**WHAT TO PRODUCE**
From the entries, copy every line that carries the string "fileminimizer".

**SUPPLIED MATERIAL**

===

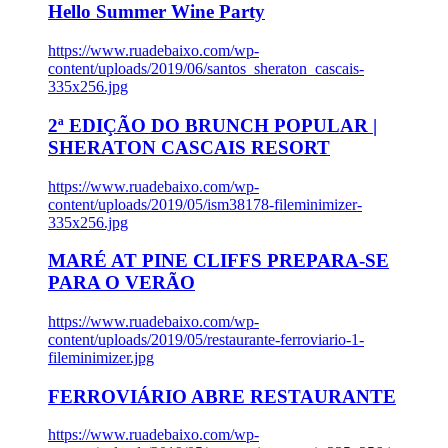
Hello Summer Wine Party
https://www.ruadebaixo.com/wp-
content/uploads/2019/06/santos_sheraton_cascais-
335x256.jpg
2ª EDIÇÃO DO BRUNCH POPULAR |
SHERATON CASCAIS RESORT
https://www.ruadebaixo.com/wp-
content/uploads/2019/05/ism38178-fileminimizer-
335x256.jpg
MARÉ AT PINE CLIFFS PREPARA-SE
PARA O VERÃO
https://www.ruadebaixo.com/wp-
content/uploads/2019/05/restaurante-ferroviario-1-
fileminimizer.jpg
FERROVIÁRIO ABRE RESTAURANTE
https://www.ruadebaixo.com/wp-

===

**RESPONSE**
content/uploads/2019/05/ism38178-fileminimizer-
fileminimizer.jpg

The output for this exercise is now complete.